Task directions – Write out every line of the material below again, keeping each one word for word.

Supplied data –
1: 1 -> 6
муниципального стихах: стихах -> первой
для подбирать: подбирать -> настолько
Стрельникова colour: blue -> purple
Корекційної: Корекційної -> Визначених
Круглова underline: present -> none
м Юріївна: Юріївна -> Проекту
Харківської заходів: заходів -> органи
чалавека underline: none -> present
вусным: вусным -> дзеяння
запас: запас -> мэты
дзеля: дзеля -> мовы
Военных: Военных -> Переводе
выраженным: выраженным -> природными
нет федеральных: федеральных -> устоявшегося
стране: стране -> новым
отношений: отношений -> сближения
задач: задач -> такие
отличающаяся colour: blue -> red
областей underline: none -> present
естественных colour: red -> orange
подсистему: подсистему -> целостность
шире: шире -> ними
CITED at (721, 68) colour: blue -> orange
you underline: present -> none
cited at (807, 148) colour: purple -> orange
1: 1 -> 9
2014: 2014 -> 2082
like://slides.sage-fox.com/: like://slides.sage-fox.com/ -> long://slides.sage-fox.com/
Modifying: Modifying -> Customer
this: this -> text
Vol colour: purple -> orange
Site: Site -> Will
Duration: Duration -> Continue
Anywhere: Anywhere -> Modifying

Response –
1: 1 -> 6
муниципального стихах: стихах -> первой
для подбирать: подбирать -> настолько
Стрельникова colour: blue -> purple
Корекційної: Корекційної -> Визначених
Круглова underline: present -> none
м Юріївна: Юріївна -> Проекту
Харківської заходів: заходів -> органи
чалавека underline: none -> present
вусным: вусным -> дзеяння
запас: запас -> мэты
дзеля: дзеля -> мовы
Военных: Военных -> Переводе
выраженным: выраженным -> природными
нет федеральных: федеральных -> устоявшегося
стране: стране -> новым
отношений: отношений -> сближения
задач: задач -> такие
отличающаяся colour: blue -> red
областей underline: none -> present
естественных colour: red -> orange
подсистему: подсистему -> целостность
шире: шире -> ними
CITED at (721, 68) colour: blue -> orange
you underline: present -> none
cited at (807, 148) colour: purple -> orange
1: 1 -> 9
2014: 2014 -> 2082
like://slides.sage-fox.com/: like://slides.sage-fox.com/ -> long://slides.sage-fox.com/
Modifying: Modifying -> Customer
this: this -> text
Vol colour: purple -> orange
Site: Site -> Will
Duration: Duration -> Continue
Anywhere: Anywhere -> Modifying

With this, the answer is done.